I nodded, and realized then that the hawked-up spit on the ground wasn’t all black. It was white spit with dark hairs.
Fur, maybe. Like a hairball.
I looked up at Brian then, and he smiled. He put his fingers in his mouth, curling them around both jaws, and he opened his lips wide. The jaw cracked and split, and deep in the tunnel of his pink throat I saw a hundred black cats, wet and greasy like newborn foals, squirming and yowling.
***
I awoke to Missy dabbing at my ear with something soft. It stung. She was kneeling on the floor, and I was lying on the couch. Next to her on the coffee table, was the Neosporin, hydrogen peroxide, and a few cotton balls.
“It took me some time to find them,” she said. “I forgot you had them out in the garage.”
She smiled then, softly.
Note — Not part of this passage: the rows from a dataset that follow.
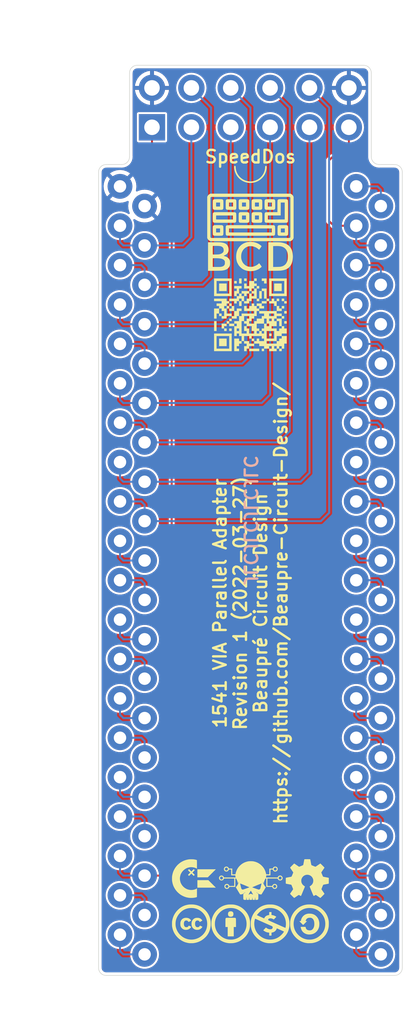
<source format=kicad_pcb>
(kicad_pcb (version 20211014) (generator pcbnew)

  (general
    (thickness 1.6)
  )

  (paper "USLetter")
  (title_block
    (title "1541 VIA Parallel Adapter")
    (date "2022-03-27")
    (rev "1")
    (company "Beaupré Circuit Design")
    (comment 1 "https://github.com/Beaupre-Circuit-Design/")
  )

  (layers
    (0 "F.Cu" mixed)
    (31 "B.Cu" mixed)
    (32 "B.Adhes" user "B.Adhesive")
    (33 "F.Adhes" user "F.Adhesive")
    (34 "B.Paste" user)
    (35 "F.Paste" user)
    (36 "B.SilkS" user "B.Silkscreen")
    (37 "F.SilkS" user "F.Silkscreen")
    (38 "B.Mask" user)
    (39 "F.Mask" user)
    (40 "Dwgs.User" user "User.Drawings")
    (41 "Cmts.User" user "User.Comments")
    (42 "Eco1.User" user "User.Eco1")
    (43 "Eco2.User" user "User.Eco2")
    (44 "Edge.Cuts" user)
    (45 "Margin" user)
    (46 "B.CrtYd" user "B.Courtyard")
    (47 "F.CrtYd" user "F.Courtyard")
    (48 "B.Fab" user)
    (49 "F.Fab" user)
  )

  (setup
    (stackup
      (layer "F.SilkS" (type "Top Silk Screen"))
      (layer "F.Paste" (type "Top Solder Paste"))
      (layer "F.Mask" (type "Top Solder Mask") (thickness 0.01))
      (layer "F.Cu" (type "copper") (thickness 0.035))
      (layer "dielectric 1" (type "core") (thickness 1.51) (material "FR4") (epsilon_r 4.5) (loss_tangent 0.02))
      (layer "B.Cu" (type "copper") (thickness 0.035))
      (layer "B.Mask" (type "Bottom Solder Mask") (thickness 0.01))
      (layer "B.Paste" (type "Bottom Solder Paste"))
      (layer "B.SilkS" (type "Bottom Silk Screen"))
      (copper_finish "HAL SnPb")
      (dielectric_constraints no)
    )
    (pad_to_mask_clearance 0)
    (aux_axis_origin 135.1396 101.42)
    (grid_origin 135.1396 101.42)
    (pcbplotparams
      (layerselection 0x00010fc_ffffffff)
      (disableapertmacros false)
      (usegerberextensions true)
      (usegerberattributes true)
      (usegerberadvancedattributes false)
      (creategerberjobfile false)
      (svguseinch false)
      (svgprecision 6)
      (excludeedgelayer true)
      (plotframeref false)
      (viasonmask false)
      (mode 1)
      (useauxorigin false)
      (hpglpennumber 1)
      (hpglpenspeed 20)
      (hpglpendiameter 15.000000)
      (dxfpolygonmode true)
      (dxfimperialunits true)
      (dxfusepcbnewfont true)
      (psnegative false)
      (psa4output false)
      (plotreference true)
      (plotvalue false)
      (plotinvisibletext false)
      (sketchpadsonfab false)
      (subtractmaskfromsilk true)
      (outputformat 1)
      (mirror false)
      (drillshape 0)
      (scaleselection 1)
      (outputdirectory "../Gerbers/xum1541-via-adapter/")
    )
  )

  (net 0 "")
  (net 1 "/CA2")
  (net 2 "GND")
  (net 3 "/PA0")
  (net 4 "/PA1")
  (net 5 "/PA2")
  (net 6 "/PA3")
  (net 7 "/PA4")
  (net 8 "/PA5")
  (net 9 "/PA6")
  (net 10 "/PA7")
  (net 11 "/CB1")
  (net 12 "unconnected-(U1-Pad10)")
  (net 13 "unconnected-(U1-Pad11)")
  (net 14 "unconnected-(U1-Pad12)")
  (net 15 "unconnected-(U1-Pad13)")
  (net 16 "unconnected-(U1-Pad14)")
  (net 17 "unconnected-(U1-Pad15)")
  (net 18 "unconnected-(U1-Pad16)")
  (net 19 "unconnected-(U1-Pad17)")
  (net 20 "unconnected-(U1-Pad19)")
  (net 21 "unconnected-(U1-Pad20)")
  (net 22 "unconnected-(U1-Pad21)")
  (net 23 "unconnected-(U1-Pad22)")
  (net 24 "unconnected-(U1-Pad23)")
  (net 25 "unconnected-(U1-Pad24)")
  (net 26 "unconnected-(U1-Pad25)")
  (net 27 "unconnected-(U1-Pad26)")
  (net 28 "unconnected-(U1-Pad27)")
  (net 29 "unconnected-(U1-Pad28)")
  (net 30 "unconnected-(U1-Pad29)")
  (net 31 "unconnected-(U1-Pad30)")
  (net 32 "unconnected-(U1-Pad31)")
  (net 33 "unconnected-(U1-Pad32)")
  (net 34 "unconnected-(U1-Pad33)")
  (net 35 "unconnected-(U1-Pad35)")
  (net 36 "unconnected-(U1-Pad36)")
  (net 37 "unconnected-(U1-Pad37)")
  (net 38 "unconnected-(U1-Pad38)")
  (net 39 "unconnected-(U1-Pad40)")
  (net 40 "unconnected-(U1-Pad34)")

  (footprint "Creative_Common:CreativeCommons_NonCommercial_2.5mm" (layer "F.Cu") (at 136.409305 127.390372))

  (footprint "Creative_Common:CreativeCommons_2.5mm" (layer "F.Cu") (at 131.329305 127.390372))

  (footprint "Creative_Common:CreativeCommons_Attribution_2.5mm" (layer "F.Cu") (at 133.869305 127.390372))

  (footprint "Creative_Common:CreativeCommons_ShareAlike_2.5mm" (layer "F.Cu") (at 138.949305 127.390372))

  (footprint "BeaupreCircuitDesign:BCD_Logo_5mm" (layer "F.Cu") (at 135.1396 82.796793))

  (footprint "MOS_Technology:MCS6522 Adapter" (layer "F.Cu") (at 128.31335 81.1))

  (footprint "BeaupreCircuitDesign:Skull_2.5mm" (layer "F.Cu") (at 135.164843 124.596372))

  (footprint "BeaupreCircuitDesign:ChickenLips_2.5mm" (layer "F.Cu") (at 131.492424 124.469372))

  (footprint "BeaupreCircuitDesign:BDC_QR_5mm" (layer "F.Cu")
    (tedit 62405A63) (tstamp e35e25fe-45b5-4f94-89d0-e63b25ba9959)
    (at 135.145853 88.12)
    (property "Sheetfile" "xum1541-via-adapter.kicad_sch")
    (property "Sheetname" "")
    (property "exclude_from_bom" "")
    (path "/4e6c7eb7-a03d-48e1-8431-40e3339b6187")
    (attr board_only exclude_from_pos_files exclude_from_bom)
    (fp_text reference "G9" (at 0 0) (layer "F.Fab") hide
      (effects (font (size 0.25 0.25) (thickness 0.0625)))
      (tstamp f8168c6f-3273-4b32-b7e0-a279139eda27)
    )
    (fp_text value "BDC_QR" (at 0 0) (layer "F.Fab") hide
      (effects (font (size 0.25 0.25) (thickness 0.0625)))
      (tstamp dead8228-283d-4a23-ad1b-664b87b1b9e6)
    )
    (fp_poly (pts
        (xy 0.875431 2.338651)
        (xy 0.725357 2.338651)
        (xy 0.725357 2.176071)
        (xy 0.875431 2.176071)
      ) (layer "F.SilkS") (width 0) (fill solid) (tstamp 056ff63a-0934-436f-91dd-80b8210b7d12))
    (fp_poly (pts
        (xy 2.338651 -0.087543)
        (xy 2.176071 -0.087543)
        (xy 2.176071 -0.250123)
        (xy 2.338651 -0.250123)
      ) (layer "F.SilkS") (width 0) (fill solid) (tstamp 0b62c742-c4c5-421a-91d4-7c10acdf0162))
    (fp_poly (pts
        (xy -0.887937 -2.025997)
        (xy -1.050517 -2.025997)
        (xy -1.050517 -2.188577)
        (xy -0.887937 -2.188577)
      ) (layer "F.SilkS") (width 0) (fill solid) (tstamp 0cbab11c-e59d-405c-b31c-96e62dc4e238))
    (fp_poly (pts
        (xy -2.025997 -0.087543)
        (xy -2.188577 -0.087543)
        (xy -2.188577 0.237617)
        (xy -2.351157 0.237617)
        (xy -2.351157 -0.412703)
        (xy -2.025997 -0.412703)
      ) (layer "F.SilkS") (width 0) (fill solid) (tstamp 0d1fdbb8-09af-4550-b2e9-290c48787a84))
    (fp_poly (pts
        (xy -1.213097 -1.213097)
        (xy -2.351157 -1.213097)
        (xy -2.351157 -1.375677)
        (xy -2.188577 -1.375677)
        (xy -1.375677 -1.375677)
        (xy -1.375677 -2.188577)
        (xy -2.188577 -2.188577)
        (xy -2.188577 -1.375677)
        (xy -2.351157 -1.375677)
        (xy -2.351157 -2.351157)
        (xy -1.213097 -2.351157)
      ) (layer "F.SilkS") (width 0) (fill solid) (tstamp 0dc13efc-5e8e-4e56-aeb1-465da3847f3a))
    (fp_poly (pts
        (xy -0.575283 -2.025997)
        (xy -0.737863 -2.025997)
        (xy -0.737863 -2.351157)
        (xy -0.575283 -2.351157)
      ) (layer "F.SilkS") (width 0) (fill solid) (tstamp 1030f9f3-e38c-4aab-b267-0dd0ed0b464e))
    (fp_poly (pts
        (xy 0.400197 -2.188577)
        (xy 0.237617 -2.188577)
        (xy 0.237617 -2.351157)
        (xy 0.400197 -2.351157)
      ) (layer "F.SilkS") (width 0) (fill solid) (tstamp 1dd9e88d-804b-4ad5-ac70-8e0ec2e07d2b))
    (fp_poly (pts
        (xy 1.038011 -0.737863)
        (xy 0.725357 -0.737863)
        (xy 0.725357 -0.887937)
        (xy 1.038011 -0.887937)
      ) (layer "F.SilkS") (width 0) (fill solid) (tstamp 30cfd46f-7d84-4e00-9513-718dd2259a5e))
    (fp_poly (pts
        (xy 2.176071 -0.412703)
        (xy 2.013491 -0.412703)
        (xy 2.013491 -0.575283)
        (xy 2.176071 -0.575283)
      ) (layer "F.SilkS") (width 0) (fill solid) (tstamp 34e614e6-a1fd-4cdb-b7e6-e4852e0d571f))
    (fp_poly (pts
        (xy -0.250123 -2.188577)
        (xy -0.412703 -2.188577)
        (xy -0.412703 -2.351157)
        (xy -0.250123 -2.351157)
      ) (layer "F.SilkS") (width 0) (fill solid) (tstamp 34f852f6-01a1-4595-8937-582036d30494))
    (fp_poly (pts
        (xy 2.338651 -1.213097)
        (xy 1.200591 -1.213097)
        (xy 1.200591 -1.375677)
        (xy 1.363171 -1.375677)
        (xy 2.176071 -1.375677)
        (xy 2.176071 -2.188577)
        (xy 1.363171 -2.188577)
        (xy 1.363171 -1.375677)
        (xy 1.200591 -1.375677)
        (xy 1.200591 -2.351157)
        (xy 2.338651 -2.351157)
      ) (layer "F.SilkS") (width 0) (fill solid) (tstamp 436c0143-4769-409c-b859-0f411140d9a7))
    (fp_poly (pts
        (xy 2.338651 0.562777)
        (xy 2.176071 0.562777)
        (xy 2.176071 0.400197)
        (xy 2.338651 0.400197)
      ) (layer "F.SilkS") (width 0) (fill solid) (tstamp 467ab26a-96c9-46b1-8c9b-3e0d54d21373))
    (fp_poly (pts
        (xy -1.863417 0.075037)
        (xy -2.025997 0.075037)
        (xy -2.025997 -0.087543)
        (xy -1.863417 -0.087543)
      ) (layer "F.SilkS") (width 0) (fill solid) (tstamp 600d1817-b711-4dc4-847d-e60b9198af7b))
    (fp_poly (pts
        (xy 2.013491 -1.538257)
        (xy 1.525751 -1.538257)
        (xy 1.525751 -2.025997)
        (xy 2.013491 -2.025997)
      ) (layer "F.SilkS") (width 0) (fill solid) (tstamp 66a0b098-45dc-488a-a413-589370bd6e72))
    (fp_poly (pts
        (xy 1.038011 -2.025997)
        (xy 0.875431 -2.025997)
        (xy 0.875431 -2.188577)
        (xy 0.725357 -2.188577)
        (xy 0.725357 -2.351157)
        (xy 1.038011 -2.351157)
      ) (layer "F.SilkS") (width 0) (fill solid) (tstamp 6d6ce928-8391-409f-ac47-85c83e95587f))
    (fp_poly (pts
        (xy -1.213097 1.038011)
        (xy -1.375677 1.038011)
        (xy -1.375677 0.875431)
        (xy -1.213097 0.875431)
      ) (layer "F.SilkS") (width 0) (fill solid) (tstamp 7961badf-f8b2-4260-915f-91b37a9bbcad))
    (fp_poly (pts
        (xy 0.237617 1.688331)
        (xy 0.075037 1.688331)
        (xy 0.075037 1.525751)
        (xy 0.237617 1.525751)
      ) (layer "F.SilkS") (width 0) (fill solid) (tstamp 7d04e55d-12c1-4029-932b-4c82a5e53bfc))
    (fp_poly (pts
        (xy 1.363171 1.363171)
        (xy 1.200591 1.363171)
        (xy 1.200591 1.200591)
        (xy 1.363171 1.200591)
      ) (layer "F.SilkS") (width 0) (fill solid) (tstamp 7f1534df-0bd5-414d-bbeb-2df485bbbf53))
    (fp_poly (pts
        (xy -0.575283 -0.575283)
        (xy -0.737863 -0.575283)
        (xy -0.737863 -0.887937)
        (xy -0.575283 -0.887937)
      ) (layer "F.SilkS") (width 0) (fill solid) (tstamp 905f56d1-8aff-4e24-9f25-dbbe83a2ea84))
    (fp_poly (pts
        (xy -0.737863 1.688331)
        (xy -0.575283 1.688331)
        (xy -0.575283 1.850911)
        (xy -0.737863 1.850911)
        (xy -0.737863 2.013491)
        (xy -0.887937 2.013491)
        (xy -0.887937 2.176071)
        (xy -0.737863 2.176071)
        (xy -0.737863 2.338651)
        (xy -1.050517 2.338651)
        (xy -1.050517 1.525751)
        (xy -0.737863 1.525751)
      ) (layer "F.SilkS") (width 0) (fill solid) (tstamp 9c9b1ba6-d6be-4e3b-8be7-af6e6b3e6d63))
    (fp_poly (pts
        (xy -1.538257 0.725357)
        (xy -1.700837 0.725357)
        (xy -1.700837 0.875431)
        (xy -1.863417 0.875431)
        (xy -1.863417 0.562777)
        (xy -1.538257 0.562777)
      ) (layer "F.SilkS") (width 0) (fill solid) (tstamp a94eb1bc-96a9-40dc-9fa2-bff9bf177533))
    (fp_poly (pts
        (xy -2.188577 1.038011)
        (xy -2.351157 1.038011)
        (xy -2.351157 0.400197)
        (xy -2.188577 0.400197)
      ) (layer "F.SilkS") (width 0) (fill solid) (tstamp aaf61d0d-4428-47d8-b5fe-a7e322dbe7e3))
    (fp_poly (pts
        (xy 0.725357 -0.575283)
        (xy 0.875431 -0.575283)
        (xy 0.875431 -0.412703)
        (xy 0.562777 -0.412703)
        (xy 0.562777 -0.575283)
        (xy 0.400197 -0.575283)
        (xy 0.400197 -0.737863)
        (xy 0.725357 -0.737863)
      ) (layer "F.SilkS") (width 0) (fill solid) (tstamp b076bfca-9ea3-4259-9da1-efe42ed5037f))
    (fp_poly (pts
        (xy 2.013491 0.237617)
        (xy 2.013491 0.725357)
        (xy 2.176071 0.725357)
        (xy 2.176071 0.875431)
        (xy 2.338651 0.875431)
        (xy 2.338651 1.200591)
        (xy 2.013491 1.200591)
        (xy 2.013491 1.363171)
        (xy 2.338651 1.363171)
        (xy 2.338651 1.850911)
        (xy 2.176071 1.850911)
        (xy 2.176071 2.176071)
        (xy 2.013491 2.176071)
        (xy 2.013491 2.338651)
        (xy 1.850911 2.338651)
        (xy 1.850911 2.176071)
        (xy 2.013491 2.176071)
        (xy 2.013491 2.013491)
        (xy 1.850911 2.013491)
        (xy 1.850911 2.176071)
        (xy 1.688331 2.176071)
        (xy 1.688331 2.338651)
        (xy 1.200591 2.338651)
        (xy 1.200591 2.176071)
        (xy 1.363171 2.176071)
        (xy 1.525751 2.176071)
        (xy 1.688331 2.176071)
        (xy 1.688331 2.013491)
        (xy 1.525751 2.013491)
        (xy 1.525751 2.176071)
        (xy 1.363171 2.176071)
        (xy 1.363171 2.013491)
        (xy 1.200591 2.013491)
        (xy 1.200591 2.176071)
        (xy 0.875431 2.176071)
        (xy 0.875431 2.013491)
        (xy 0.562777 2.013491)
        (xy 0.562777 1.850911)
        (xy 1.038011 1.850911)
        (xy 1.688331 1.850911)
        (xy 1.688331 1.688331)
        (xy 1.850911 1.688331)
        (xy 1.850911 1.525751)
        (xy 2.013491 1.525751)
        (xy 2.013491 1.363171)
        (xy 1.688331 1.363171)
        (xy 1.688331 1.688331)
        (xy 1.038011 1.688331)
        (xy 1.038011 1.850911)
        (xy 0.562777 1.850911)
        (xy 0.237617 1.850911)
        (xy 0.237617 2.013491)
        (xy -0.087543 2.013491)
        (xy -0.087543 2.176071)
        (xy -0.250123 2.176071)
        (xy -0.250123 2.338651)
        (xy -0.412703 2.338651)
        (xy -0.412703 2.013491)
        (xy -0.250123 2.013491)
        (xy -0.250123 1.850911)
        (xy -0.412703 1.850911)
        (xy -0.412703 1.688331)
        (xy -0.087543 1.688331)
        (xy -0.087543 1.850911)
        (xy 0.237617 1.850911)
        (xy 0.237617 1.688331)
        (xy 0.400197 1.688331)
        (xy 0.400197 1.525751)
        (xy 0.562777 1.525751)
        (xy 0.562777 1.688331)
        (xy 0.875431 1.688331)
        (xy 0.875431 1.525751)
        (xy 1.038011 1.525751)
        (xy 1.525751 1.525751)
        (xy 1.525751 1.038011)
        (xy 1.038011 1.038011)
        (xy 1.038011 1.525751)
        (xy 0.875431 1.525751)
        (xy 0.725357 1.525751)
        (xy 0.725357 1.363171)
        (xy 0.075037 1.363171)
        (xy 0.075037 1.525751)
        (xy -0.087543 1.525751)
        (xy -0.087543 1.363171)
        (xy -0.412703 1.363171)
        (xy -0.412703 1.688331)
        (xy -0.575283 1.688331)
        (xy -0.575283 1.363171)
        (xy -0.737863 1.363171)
        (xy -0.737863 1.200591)
        (xy -0.575283 1.200591)
        (xy -0.250123 1.200591)
        (xy -0.250123 1.038011)
        (xy -0.412703 1.038011)
        (xy -0.412703 0.875431)
        (xy -0.250123 0.875431)
        (xy -0.087543 0.875431)
        (xy -0.087543 1.200591)
        (xy 0.237617 1.200591)
        (xy 0.400197 1.200591)
        (xy 0.562777 1.200591)
        (xy 0.725357 1.200591)
        (xy 0.875431 1.200591)
        (xy 0.875431 1.038011)
        (xy 0.725357 1.038011)
        (xy 0.725357 1.200591)
        (xy 0.562777 1.200591)
        (xy 0.562777 1.038011)
        (xy 0.400197 1.038011)
        (xy 0.400197 1.200591)
        (xy 0.237617 1.200591)
        (xy 0.237617 1.038011)
        (xy 0.075037 1.038011)
        (xy 0.075037 0.875431)
        (xy 0.400197 0.875431)
        (xy 0.562777 0.875431)
        (xy 0.562777 1.038011)
        (xy 0.725357 1.038011)
        (xy 0.725357 0.875431)
        (xy 0.875431 0.875431)
        (xy 1.363171 0.875431)
        (xy 1.688331 0.875431)
        (xy 1.688331 1.038011)
        (xy 1.850911 1.038011)
        (xy 1.850911 0.875431)
        (xy 2.013491 0.875431)
        (xy 2.013491 0.725357)
        (xy 1.850911 0
... [733514 chars truncated]
</source>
This caused more worry than comfort because it recalled the dream.
I looked around for Brian.
“I put him to bed,” she said. “It was a little too much.”
“No kidding,” I said, barely finding my voice.. “How much did you…”
“See? Enough.”
“Cats,” I muttered.
“With wings,” she said.
“And you’re okay with this?”
She laughed. There wasn’t a lot of humor in it.
“Not really. You should’ve seen me two hours ago.”
“Wait. Two hours?”
“It’s almost morning, Joe.” She threw a cotton ball away into a separate bag. I saw the one side was rust-colored. “I had a little panic attack. But I’m doing better now. I can’t quite shake the image out of my head, though. Not sure if I believe what I saw. I thought maybe we should call the police or the news or somebody. But why would they believe us if I’m not even sure it’s real?” I was going to tell her that it was real, but I knew I didn’t have to. Instead I watched as she grabbed another cotton ball, upending the brown bottle of peroxide upon it.